I’m currently studying grey-headed fish eagles in Cambodia and Pallas’s fish eagles in Mongolia. Both are poorly-known species facing significant conservation threats. I also have research interests concerning the illegal persecution of raptors in Scotland.
What are some of the difficulties or challenges that you have experienced in your career?
The challenges I have faced are probably familiar to most field biologists.  They include securing long-term funding, working in remote environments with infrastructural difficulties, living with dangerous wildlife, adapting to cultural sensitivities, dealing with bureaucracy, local politics and, sometimes, corruption, and being away from home for long periods. More strategic challenges include trying to influence policy makers to make their decisions based on science rather than on myth and popular misconceptions.
What has been your most amazing experience with a raptor?
It happened on 18th October 1997, in Veracruz, Mexico. With three Mexican colleagues, I was counting the migrating raptors that funnel through coastal Veracruz each autumn, on their way south from North America. We were used to seeing daily counts of hundreds of thousands of raptors, but the 18th October was something special. From 9am to 7pm, the sky was black with flying raptors swarming in-front, overhead, and to both sides of us. We recorded more than a million raptors that day (1,173,776 to be precise – I have a copy of the day’s data sheet framed on my wall!). Simply phenomenal.
What is your biggest concern regarding raptors and their conservation?
Raptors face many different threats, both direct and indirect, all over the world, leading to different concerns for different species in different locations. My two biggest concerns are:

Whether governments have the political will both to develop protective legislation based on strong scientific evidence, and to ensure that legislation is enforced.
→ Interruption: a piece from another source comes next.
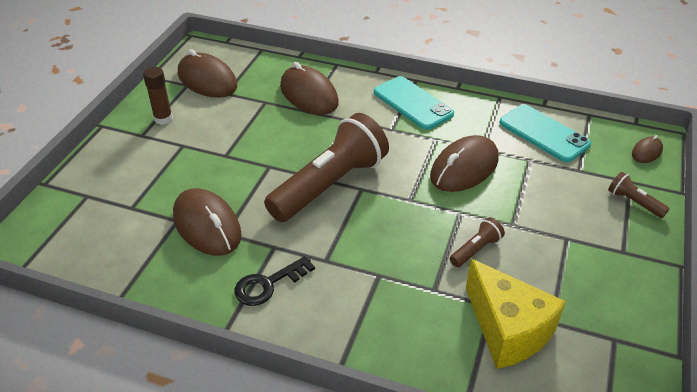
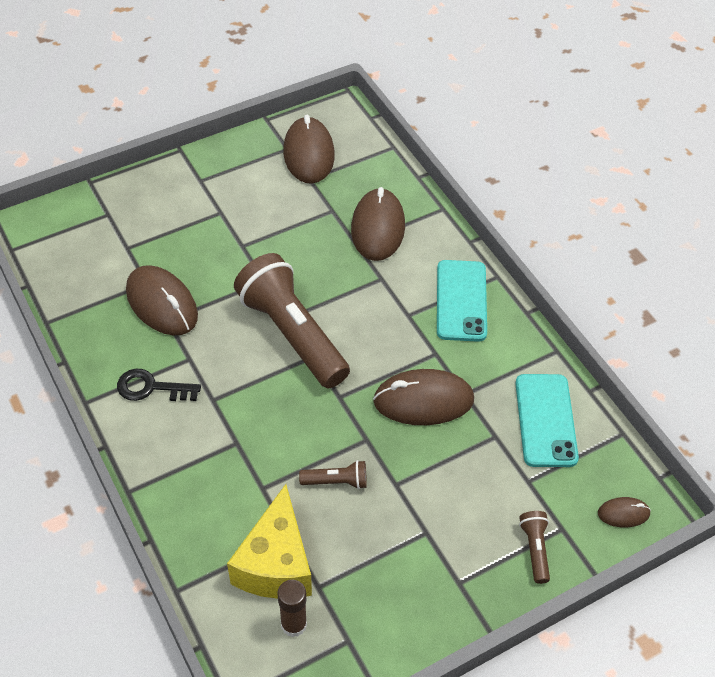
camera: 40 degrees right, 10 degrees up
brown glue stick [143,67,173,125] -> brown glue stick moved to [277,580,307,637]
brown mouse [173,188,242,256] -> brown mouse turned 45 degrees counterclockwise [126,265,198,335]
brown flashlight [264,113,389,222] -> brown flashlight turned 120 degrees counterclockwise [234,253,350,388]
We can find innovative ways to help change negative perceptions and attitudes towards raptors, as it is attitudes that create the most of the problems facing raptors. The best way to do this is through education.  We need to find better ways of translating the science in ways that are accessible to and understandable by the average, ordinary person.

What is the single most important thing you would like people to know about raptors?
If it were gamekeepers in Scotland, it would be that sea eagles do not eat small children (the Scottish Gamekeepers’ Association recently wrote to the government about this “threat,” to create hysteria in an attempt to halt a sea eagle reintroduction project). If it were buyers in Muti (traditional medicine) markets in parts of South Africa, it would be that inhaling smoked vulture brains does not confer the gift of premonition (some people believe that because vultures have an ability to find prey, they must have clairvoyant powers). If it was people in India who have suffered financial loss, it would be that sacrificing owls during the Diwali festival would not result in them being blessed by the goddess of wealth. So, it would depend on who the audience was, before deciding the single most important thing I’d like them to know about raptors.
How has your Conservation Science internship helped you in your career? 
The internship has been instrumental to my career in many ways. Most significantly, it provided an opportunity to enter the field of scientific research – especially when I was strongly encouraged (forced!) to present the findings of my internship project on American kestrels at the annual Raptor Research Foundation conference. This was both terrifying and rewarding, and set me on a career path I hadn’t previously considered. In the later stages, long after the internship had ended, Hawk Mountain scientists continued to provide advice and support as my career developed.
How has your Hawk Mountain leadership internship in 2003 helped you in your career? 
The leadership internship provided me with the perfect environment in which to write up my PhD dissertation, as well as an opportunity to develop future raptor research and conservation projects. It also consolidated the professional relationships that had developed from my earlier internship with Sanctuary personnel, many of whom I continue to collaborate with today.